*Goal of the exercise:* When you copy the material below, keep every line exact and drop the pictures.

--------

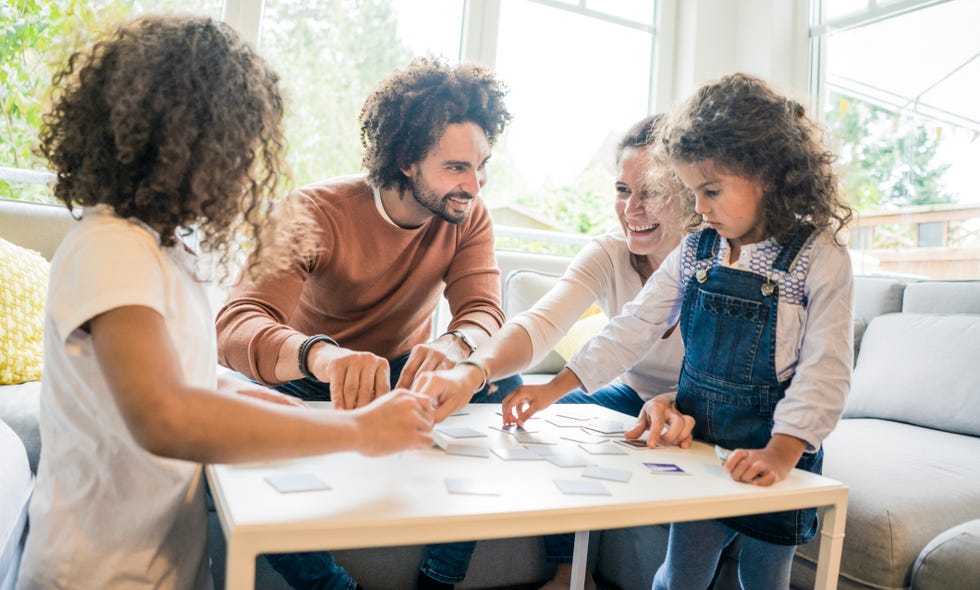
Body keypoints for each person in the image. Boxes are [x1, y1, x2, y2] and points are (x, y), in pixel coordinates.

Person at [16, 15, 436, 590]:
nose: (243, 166)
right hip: (95, 571)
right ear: (189, 144)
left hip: (160, 561)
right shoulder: (109, 247)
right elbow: (166, 414)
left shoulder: (161, 246)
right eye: (238, 143)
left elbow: (184, 368)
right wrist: (359, 432)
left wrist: (255, 396)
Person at [501, 72, 855, 590]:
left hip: (777, 454)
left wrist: (781, 451)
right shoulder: (697, 250)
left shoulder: (820, 257)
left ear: (770, 174)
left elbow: (826, 368)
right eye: (692, 193)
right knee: (678, 576)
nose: (700, 208)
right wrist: (556, 387)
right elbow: (634, 326)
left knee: (765, 581)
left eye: (710, 191)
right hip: (700, 450)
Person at [215, 56, 520, 590]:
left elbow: (484, 313)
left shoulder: (469, 214)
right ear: (406, 159)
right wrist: (323, 355)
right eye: (455, 168)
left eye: (482, 165)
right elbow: (238, 322)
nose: (474, 186)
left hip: (402, 375)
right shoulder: (312, 210)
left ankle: (438, 579)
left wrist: (455, 345)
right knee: (235, 410)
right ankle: (331, 586)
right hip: (306, 371)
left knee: (502, 379)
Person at [414, 113, 692, 588]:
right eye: (623, 190)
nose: (632, 209)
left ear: (688, 196)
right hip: (631, 396)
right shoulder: (609, 253)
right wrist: (472, 372)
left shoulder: (717, 261)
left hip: (703, 408)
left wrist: (678, 402)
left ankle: (571, 574)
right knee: (524, 418)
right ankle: (473, 577)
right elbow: (539, 324)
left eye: (650, 192)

--------

*Output:*
Body keypoints for each person in the image. Boxes are [x1, y1, x2, y2] and points are (x, y), in pixel coordinates.

Person at [16, 15, 436, 590]:
nose: (243, 166)
right hip: (95, 571)
right ear: (189, 144)
left hip: (160, 561)
right shoulder: (109, 247)
right elbow: (166, 414)
left shoulder: (161, 246)
right eye: (238, 143)
left elbow: (184, 368)
right wrist: (359, 432)
left wrist: (255, 396)
Person at [501, 72, 855, 590]:
left hip: (777, 454)
left wrist: (781, 451)
right shoulder: (697, 250)
left shoulder: (820, 257)
left ear: (770, 174)
left elbow: (826, 368)
right eye: (692, 193)
right knee: (678, 576)
nose: (700, 208)
right wrist: (556, 387)
right elbow: (634, 326)
left knee: (765, 581)
left eye: (710, 191)
right hip: (700, 450)
Person at [215, 56, 520, 590]:
left elbow: (484, 313)
left shoulder: (469, 214)
right ear: (406, 159)
right wrist: (323, 355)
right eye: (455, 168)
left eye: (482, 165)
right elbow: (238, 322)
nose: (474, 186)
left hip: (402, 375)
right shoulder: (312, 210)
left ankle: (438, 579)
left wrist: (455, 345)
right knee: (235, 410)
right ankle: (331, 586)
right hip: (306, 371)
left knee: (502, 379)
Person at [414, 113, 692, 588]:
right eye: (623, 190)
nose: (632, 209)
left ear: (688, 196)
right hip: (631, 396)
right shoulder: (609, 253)
right wrist: (472, 372)
left shoulder: (717, 261)
left hip: (703, 408)
left wrist: (678, 402)
left ankle: (571, 574)
right knee: (524, 418)
right ankle: (473, 577)
right elbow: (539, 324)
left eye: (650, 192)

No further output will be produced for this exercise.